Jacqueline R. Carrasco
BASICS
DESCRIPTION
• Enophthalmos is a descriptive term and condition referring to the posterior recession of the normal-sized globe within the orbit.
• Acquired or congenital.
PATHOPHYSIOLOGY
• Congenital type is due to fetal/embryologic maldevelopment.
• Acquired.
– Mechanical pull of orbital contents by fibrous contracture.
– Enlargement of orbit or lack of support by orbital floor may cause enophthalmos with hypoglobus.
ETIOLOGY
• 3 categories: Structural abnormality, fat atrophy, and traction.
• Orbital floor fracture.
• Postsurgical (s/p decompression or mass resection).
• Scirrhous breast carcinoma metastatic to the orbit.
• Orbital fat atrophy (such as that secondary to radiation or wasting syndromes, among others).
• Silent sinus syndrome.
• Orbital venous malformation (due to bone erosion or fat atrophy).
• Duane retraction syndrome.
• Reported cases due to inflammatory conditions and after CSF shunting procedure.

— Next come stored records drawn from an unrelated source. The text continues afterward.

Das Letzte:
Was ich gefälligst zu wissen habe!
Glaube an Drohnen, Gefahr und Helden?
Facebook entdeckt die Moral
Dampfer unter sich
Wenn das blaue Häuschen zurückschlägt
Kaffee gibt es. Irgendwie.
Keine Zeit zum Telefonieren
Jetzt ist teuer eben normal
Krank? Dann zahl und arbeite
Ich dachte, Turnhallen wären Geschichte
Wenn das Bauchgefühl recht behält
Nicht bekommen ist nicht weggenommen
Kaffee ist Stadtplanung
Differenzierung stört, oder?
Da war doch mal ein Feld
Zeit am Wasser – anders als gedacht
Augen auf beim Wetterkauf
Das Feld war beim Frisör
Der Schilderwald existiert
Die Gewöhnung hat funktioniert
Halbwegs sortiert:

COMMONLY ASSOCIATED CONDITIONS
See Etiology section.
DIAGNOSIS
HISTORY
• Patient may report sinking in of eyeball, unilateral or bilateral, over time or may note a droopy lid.
• May have old photographs for comparison.
PHYSICAL EXAM
• Superior sulcus deepened.
• Narrowed palpebral fissure.
• Hertel exophthalmometry to establish baseline or chart progression, may not be helpful in diagnosis if bilateral.

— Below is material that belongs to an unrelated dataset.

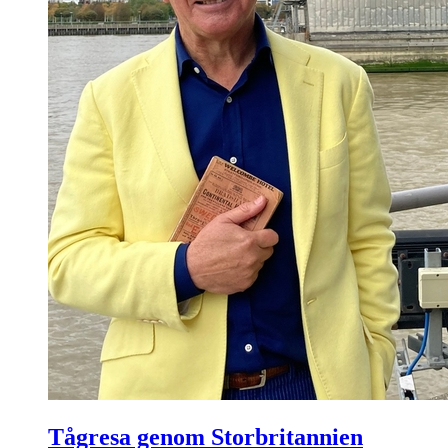
Tågresa genom Storbritannien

• Skin changes—thinned if wasting syndrome, thickened in scirrhous carcinoma.
• Motility or sensation may be affected if the etiology is fracture.
• Check vision and for afferent papillary defect to evaluate concomitant optic neuropathy.
DIAGNOSTIC TESTS & INTERPRETATION
Diagnostic Procedures/Other
• CT scan of orbits with coronal and axial cuts.
• If concern for inflammatory cause or malignancy, MRI with and without gadolinium and fat suppression.
• May need orbitotomy for tissue biopsy.
DIFFERENTIAL DIAGNOSIS
• Pseudo-enophthalmos.
– Contralateral exophthalmos.
– Horner syndrome.
– Phthisis bulbi.
– Microphthalmos.
TREATMENT
ADDITIONAL TREATMENT
General Measures
• Depending on etiology.
– Fracture repair.
– Oncologic evaluation for treatment of metastatic carcinoma.
– Orbital soft tissue replacement with filler material, such as porous implant, hyaluronic acid, polyacrylamide gel injection.
– Sinus aeration with functional endoscopic sinus surgery if suspect silent sinus syndrome.
ONGOING CARE
FOLLOW-UP RECOMMENDATIONS
Patient Monitoring
• Ophthalmologist.
• Otolaryngologist for sinus pathology.
PATIENT EDUCATION
If the cause is orbital fracture or unknown, no nose-blowing or sneezing with mouth closed.
COMPLICATIONS
If chronic, may be difficult or impossible to correct fully.
ADDITIONAL READING
• Athanasiov PA, Prabhakaran VC, Selva D. Non-traumatic enophthalmos: A review. Acta Ophthalmol 2008;86(4):356–364.
• Bernardini FP, Rose GE, Cruz AA, Priolo E. Gross enophthalmos after cerebrospinal fluid shunting for childhood hydrocephalus: The “silent brain syndrome.” Ophthal Plast Reconstr Surg 2009;25(6):434–436.
• Hamedani M, Pournaras JA, Goldblum D. Diagnosis and management of enophthalmos. Surv Ophthalmol 2007;52(5):457–473.
CODES
ICD9
• 376.50 Enophthalmos, unspecified as to cause
• 376.51 Enophthalmos due to atrophy of orbital tissue
• 376.52 Enophthalmos due to trauma or surgery
CLINICAL PEARLS
• Enophthalmos with lid retraction may be a sign of silent sinus syndrome.